Vandaag is bij Uw Kamer ingediend een wetsvoorstel ter regeling van een grondslag voor de heffing van rechten voor de Nederlandse identiteitskaart kamerstuk 33 011). Dit wetsvoorstel heeft tot doel om met spoed een reparatie aan te brengen in de wettelijke grondslag voor de heffing van rechten door gemeenten voor het verrichten van handelingen ten behoeve van de aanvraag van een Nederlandse identiteitskaart.

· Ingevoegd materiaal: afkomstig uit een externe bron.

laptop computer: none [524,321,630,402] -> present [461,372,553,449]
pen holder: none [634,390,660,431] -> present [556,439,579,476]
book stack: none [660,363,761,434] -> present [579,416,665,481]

Als gevolg van het arrest van de Hoge Raad van 9 september 2011 op het beroep in cassatie van het college van burgemeester en wethouders van de gemeente Leudal tegen de uitspraak van het Gerechtshof te ’s-Hertogenbosch van 7 oktober 2010, nr. 09/00474, is heffing van leges voor het in behandeling nemen van een aanvraag voor een Nederlandse identiteitskaart op basis van artikel 229, eerste lid, onder b, van de Gemeentewet echter niet meer toegestaan. Inmiddels is naar aanleiding van de berichtgeving rond het arrest van de Hoge Raad het aantal aanvragen voor een identiteitskaart explosief toegenomen.

Ik acht het van het grootste belang dat de burger in het licht van kenbaarheid en rechtszekerheid, en de gemeenten mede in het licht van beperking van uitvoeringslasten zo spoedig mogelijk zekerheid worden geboden over de regeling omtrent de heffing van rechten voor onderhavige identiteitskaart.

Om die reden wil ik Uw Kamer met klem verzoeken dit wetsvoorstel op de kortst mogelijke termijn plenair te behandelen, zo mogelijk nog deze week.